Task to carry out —
Please copy the records exactly as they appear, with all pictures left out.

Collection entries —
__________

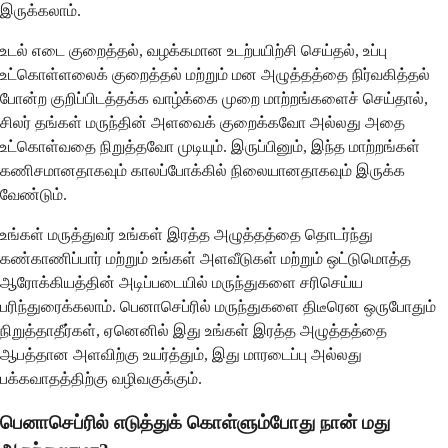
இருக்கலாம்.
உடல் எடை குறைத்தல், வழக்கமான உடற்பயிற்சி செய்தல், உப்பு
உட்கொள்ளலைக் குறைத்தல் மற்றும் மன அழுத்தத்தை நிர்வகித்தல்
போன்ற குறிப்பிடத்தக்க வாழ்க்கை முறை மாற்றங்களைச் செய்தால்,
சிலர் தங்கள் மருந்தின் அளவைக் குறைக்கவோ அல்லது அதை
உட்கொள்வதை நிறுத்தவோ ​​முடியும். இருப்பினும், இந்த மாற்றங்கள்
கணிசமானதாகவும் காலப்போக்கில் நிலையானதாகவும் இருக்க
வேண்டும்.
உங்கள் மருத்துவர் உங்கள் இரத்த அழுத்தத்தை தொடர்ந்து
கண்காணிப்பார் மற்றும் உங்கள் அளவீடுகள் மற்றும் ஒட்டுமொத்த
ஆரோக்கியத்தின் அடிப்படையில் மருந்துகளை சரிசெய்ய
பரிந்துரைக்கலாம். பெனாசெப்ரில் மருந்துகளை திடீரென ஒருபோதும்
நிறுத்தாதீர்கள், ஏனெனில் இது உங்கள் இரத்த அழுத்தத்தை
ஆபத்தான அளவிற்கு உயர்த்தும், இது மாரடைப்பு அல்லது
பக்கவாதத்திற்கு வழிவகுக்கும்.
பெனாசெப்ரில் எடுத்துக் கொள்ளும்போது நான் மது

__________

Written answer —
இருக்கலாம்.
உடல் எடை குறைத்தல், வழக்கமான உடற்பயிற்சி செய்தல், உப்பு
உட்கொள்ளலைக் குறைத்தல் மற்றும் மன அழுத்தத்தை நிர்வகித்தல்
போன்ற குறிப்பிடத்தக்க வாழ்க்கை முறை மாற்றங்களைச் செய்தால்,
சிலர் தங்கள் மருந்தின் அளவைக் குறைக்கவோ அல்லது அதை
உட்கொள்வதை நிறுத்தவோ ​​முடியும். இருப்பினும், இந்த மாற்றங்கள்
கணிசமானதாகவும் காலப்போக்கில் நிலையானதாகவும் இருக்க
வேண்டும்.
உங்கள் மருத்துவர் உங்கள் இரத்த அழுத்தத்தை தொடர்ந்து
கண்காணிப்பார் மற்றும் உங்கள் அளவீடுகள் மற்றும் ஒட்டுமொத்த
ஆரோக்கியத்தின் அடிப்படையில் மருந்துகளை சரிசெய்ய
பரிந்துரைக்கலாம். பெனாசெப்ரில் மருந்துகளை திடீரென ஒருபோதும்
நிறுத்தாதீர்கள், ஏனெனில் இது உங்கள் இரத்த அழுத்தத்தை
ஆபத்தான அளவிற்கு உயர்த்தும், இது மாரடைப்பு அல்லது
பக்கவாதத்திற்கு வழிவகுக்கும்.
பெனாசெப்ரில் எடுத்துக் கொள்ளும்போது நான் மது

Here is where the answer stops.